# Anyone who knows stuff about iPods and iTunes (I need help!)



## sam_1992 (Apr 1, 2007)

I'll give you the info, and see if you can try to help me. I'm a bit stuck.

So, my computer crashes, which means my iTunes gets deleted, and then I have to put music back from my iPod into iTunes (I have iTunes 4), which I did using directions from a site, now all my songs are back on.

Except, when I click on a song to play (specifically the ones I purchased from the iTunes Music Store), a window pops up saying I have to authorize my computer? and it tells me to type in my username and password, which I do. then, I clicked "OK" and the page redirects me to the Music store page where it advertises to update my iTunes to iTunes 7. 

When I try to go back and try to play my purchased songs, the window just pops up again....and again...what is happening?

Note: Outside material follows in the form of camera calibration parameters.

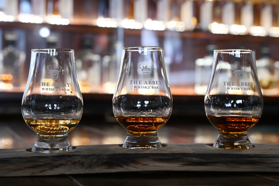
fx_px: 542
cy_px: 93
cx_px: 140
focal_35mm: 70
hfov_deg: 28.8
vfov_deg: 19.5
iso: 400
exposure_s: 1/6
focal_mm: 70
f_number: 8
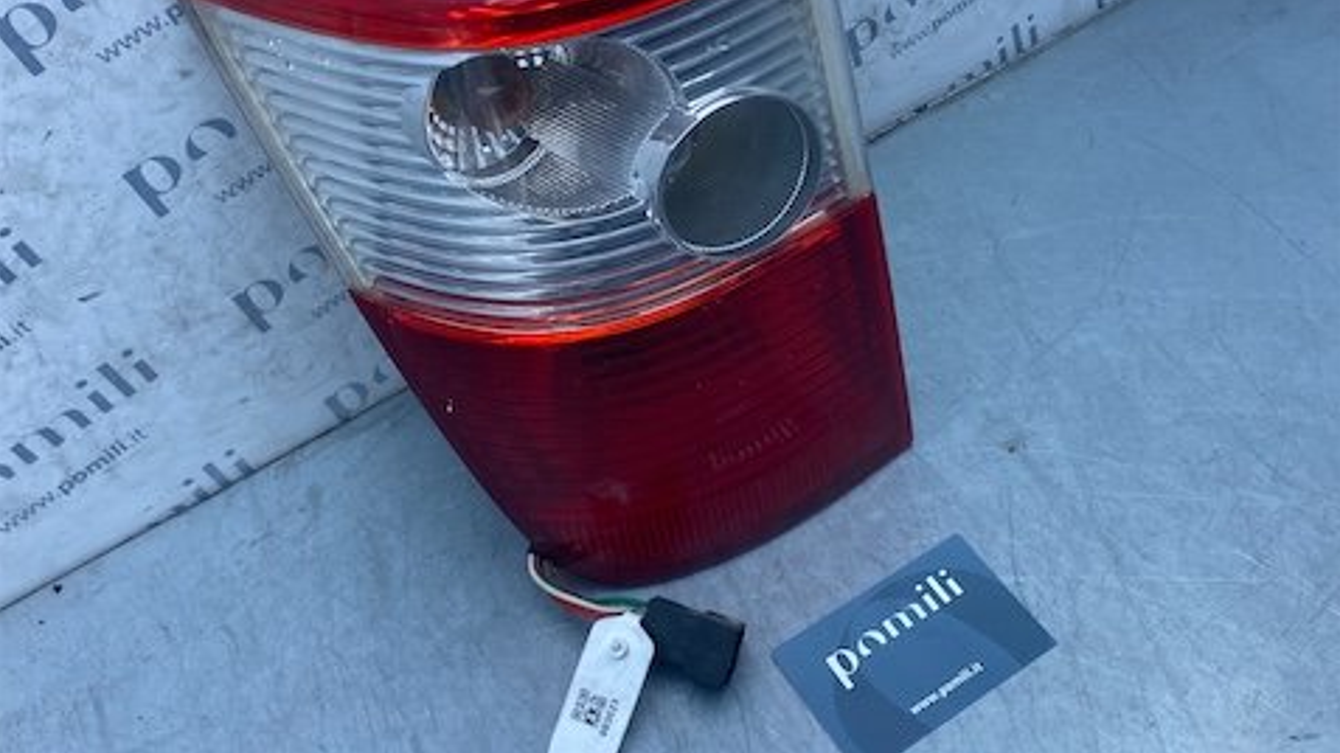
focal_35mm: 38
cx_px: 671
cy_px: 171
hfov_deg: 52.8
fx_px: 1350
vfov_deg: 30.5
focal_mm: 4.25
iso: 32
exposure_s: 1/852
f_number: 1.8
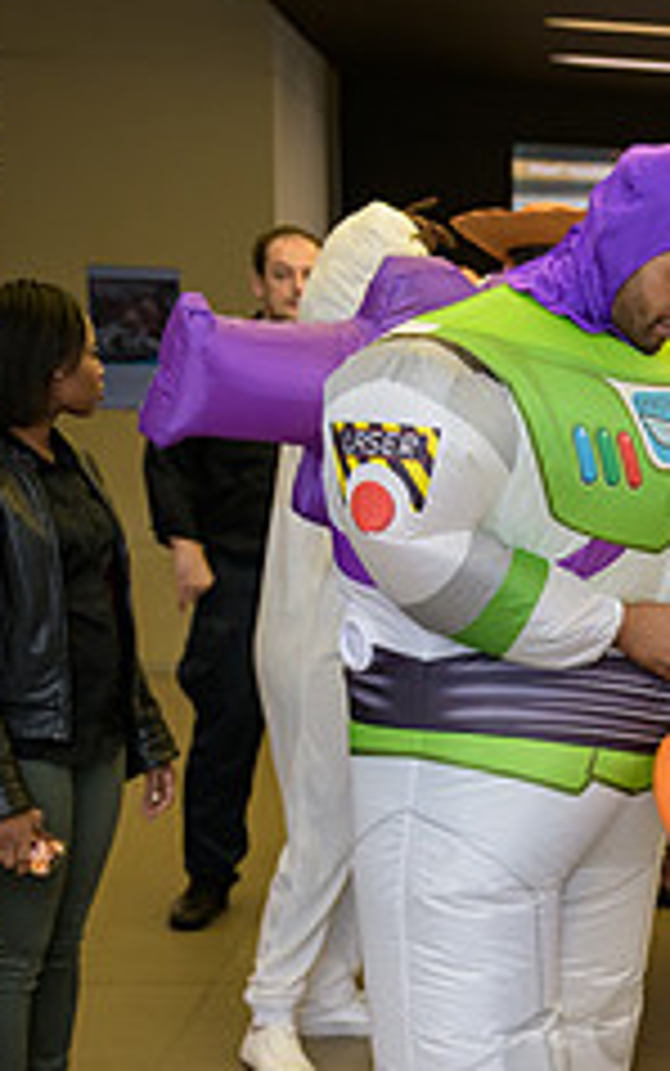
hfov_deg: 16.4
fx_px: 2101
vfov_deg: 28.3
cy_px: 767
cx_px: 1021
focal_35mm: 72
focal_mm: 29
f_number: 3.2
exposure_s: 1/125
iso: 800
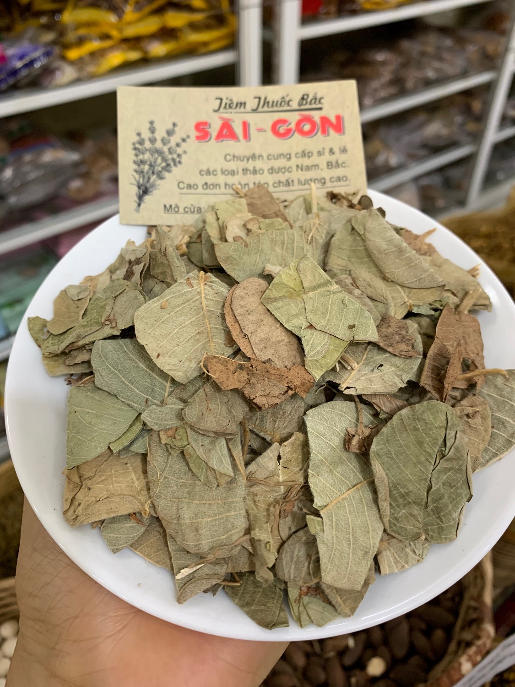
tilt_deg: -42.7
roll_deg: -1.1
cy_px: 344
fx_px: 516
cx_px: 258
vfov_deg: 67.3
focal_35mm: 26
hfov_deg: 53.1
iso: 160
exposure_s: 1/50
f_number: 1.8
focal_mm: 4.25
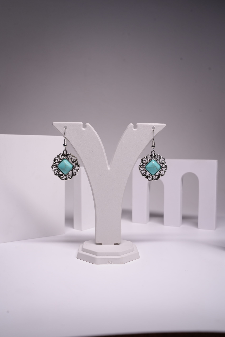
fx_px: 328
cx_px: 112
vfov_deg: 54.4
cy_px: 168
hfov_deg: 37.9
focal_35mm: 35
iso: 800
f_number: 9
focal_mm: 35
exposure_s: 1/100
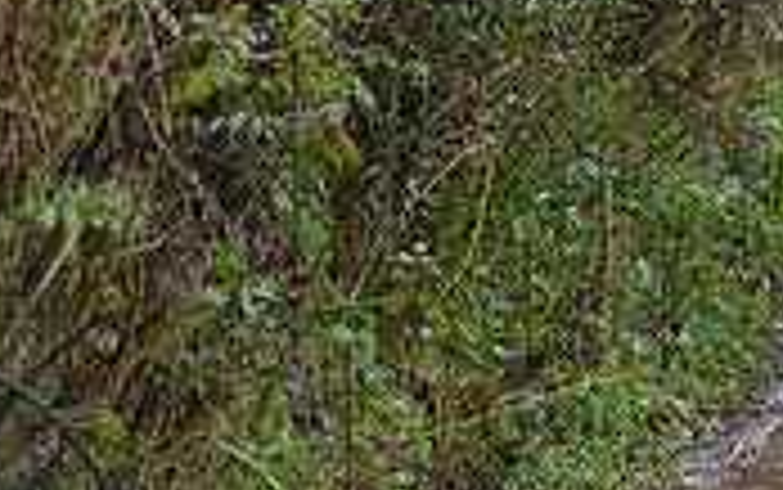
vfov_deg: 4.9
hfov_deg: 7.8
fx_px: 5659
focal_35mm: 265
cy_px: -351
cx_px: 1161
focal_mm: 78
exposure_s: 1/800
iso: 1600
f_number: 3.2
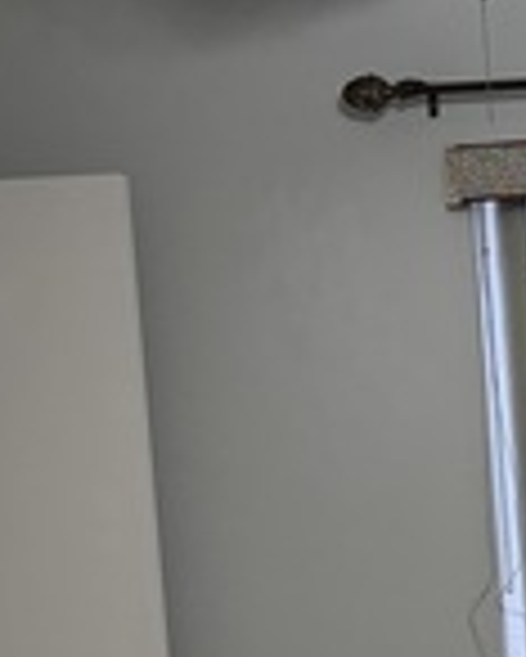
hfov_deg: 12.4
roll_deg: +1.8
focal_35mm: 116
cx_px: 886
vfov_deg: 15.8
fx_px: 2255
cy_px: 848
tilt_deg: -8.0
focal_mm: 5.96
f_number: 1.6
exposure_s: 1/60
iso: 125
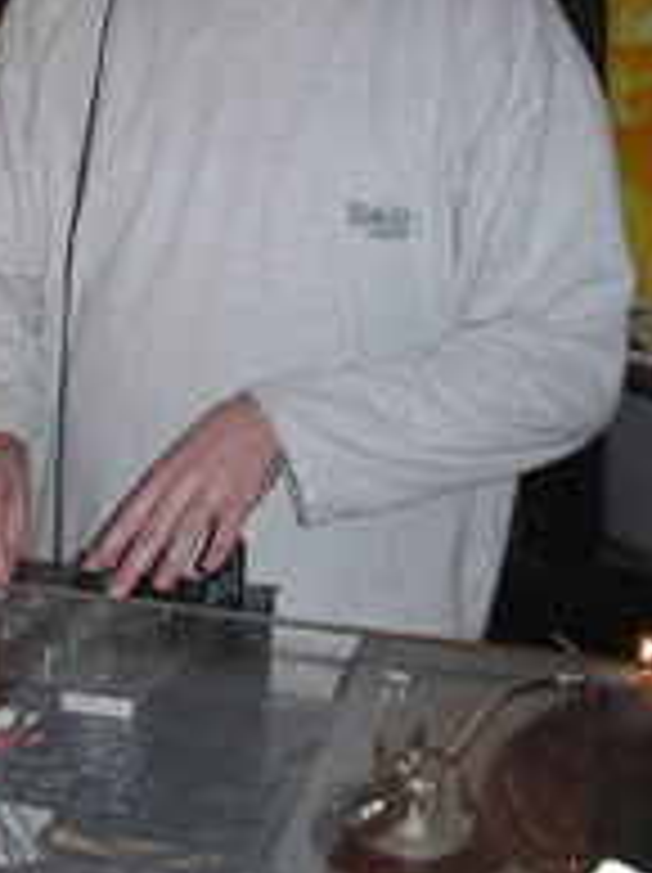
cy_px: 202
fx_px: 1988
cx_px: -92
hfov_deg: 17.9
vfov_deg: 24.4
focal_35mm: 79
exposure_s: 1/30
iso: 100
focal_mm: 7.8
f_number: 2.8
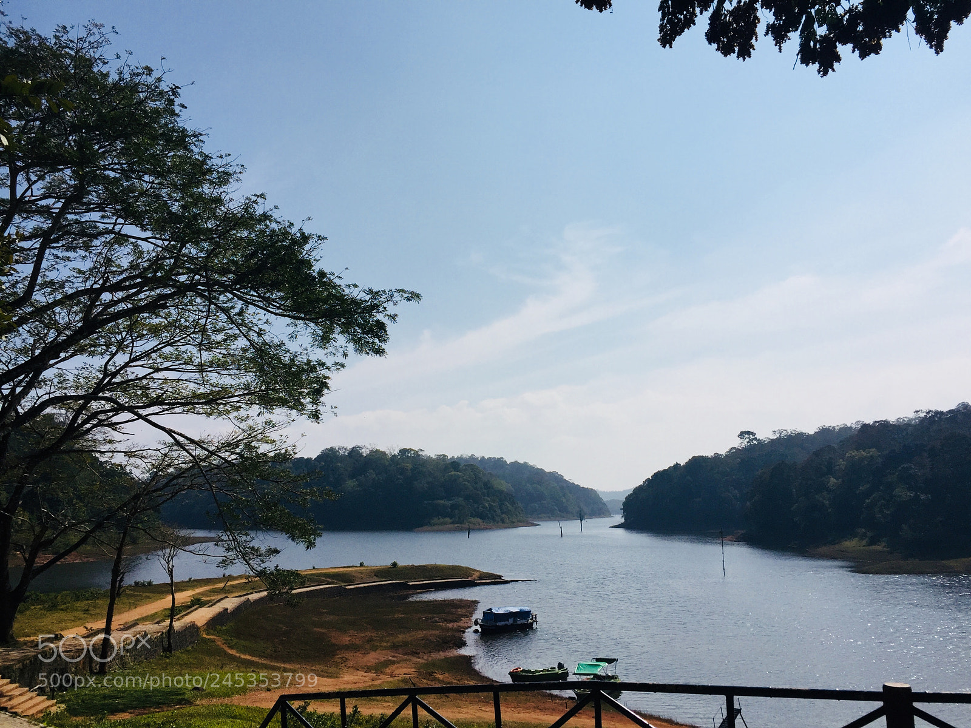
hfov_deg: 61.7
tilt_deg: +11.2
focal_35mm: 29
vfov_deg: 48.2
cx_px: 486
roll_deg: -0.7
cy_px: 364
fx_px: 813
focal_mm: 4.15
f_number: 2.2
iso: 32
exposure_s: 1/6623
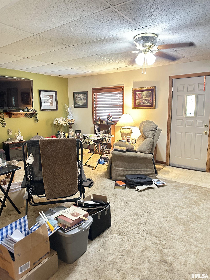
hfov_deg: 56.8
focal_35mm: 24
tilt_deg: -9.9
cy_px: 140
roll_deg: -1.0
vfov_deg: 71.6
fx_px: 194
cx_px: 105
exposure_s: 1/30
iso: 1000
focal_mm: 6.86
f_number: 1.78
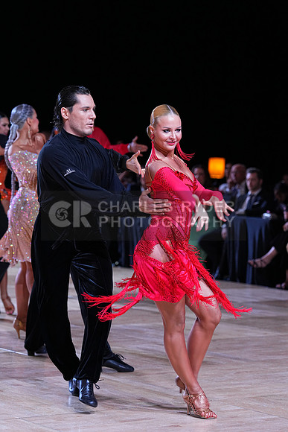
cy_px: 216
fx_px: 1499
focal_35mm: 125
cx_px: 144
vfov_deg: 16.4
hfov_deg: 11.0
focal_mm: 125
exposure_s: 1/500
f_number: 4
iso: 1600
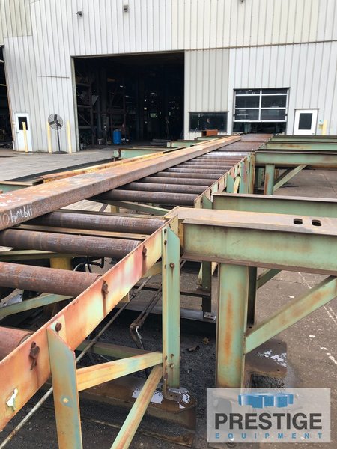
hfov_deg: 49.7
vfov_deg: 63.4
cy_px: 224
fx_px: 363
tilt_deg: -15.4
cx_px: 168
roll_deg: +1.6
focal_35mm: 28
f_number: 1.8
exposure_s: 1/296
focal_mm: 3.99
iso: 20
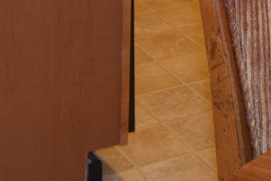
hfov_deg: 13.1
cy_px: -283
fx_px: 1174
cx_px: 88
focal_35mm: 156
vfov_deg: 8.0
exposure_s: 1/60
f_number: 4
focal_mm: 18
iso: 800
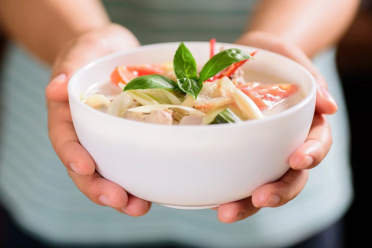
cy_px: 124
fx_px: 930
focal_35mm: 90
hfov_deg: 22.6
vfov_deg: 15.2
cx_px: 186
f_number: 6.3
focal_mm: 90
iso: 100
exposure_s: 1/125
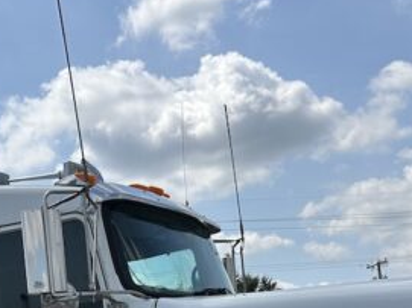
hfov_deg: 27.6
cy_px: 419
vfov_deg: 19.6
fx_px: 809
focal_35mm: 68
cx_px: 50
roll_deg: +7.2
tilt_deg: -0.2
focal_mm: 6.86
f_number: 1.78
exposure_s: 1/6211
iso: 80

I did everything they tell me and all it brings me is to the page where it wants me to download the new updated iTunes, which I don't want to do because downloading things is what makes my Computer crash in the first place. :sigh: So...why isn't it authorizing and how can I get iTunes to play all my songs again? (And I know about the "can only authorize 5 computers" thing, but my account says I only have 2 authorizations....

please help if you can...I really don't want to lose any of my songs and I don't want to do anything with my iPod connected to my computer for fear I'll do something wrong and delete my entire song list.


----------



## sam_1992 (Apr 1, 2007)

If you could help me in any way, I'd REALLY appreciate it!  And if you don't know how I can solve the authorization problem, maybe tell me a better way to get my songs off of my iPod and into iTunes (without downloading stuff)...?

I'll try to give you the information if you need any more.


----------



## 1 g0t 0wn3d (Jan 31, 2007)

download 7


----------



## sinclair_tm (Mar 11, 2005)

well, 1st off, this is the wrong place to ask for help, so i'll be moving it to the gadget support section. 2nd, the only way to get your itunes authorized to play your music store songs is by downloading the new version, as version 4 is too old to work with the current store. its either that, or you have permissions so screwed up in windows that itunes can write a settings file that it needs to in order to know that it is authorized to play your songs. which means that we need to go back to why your computer died in the 1st place, and get that fixed.


----------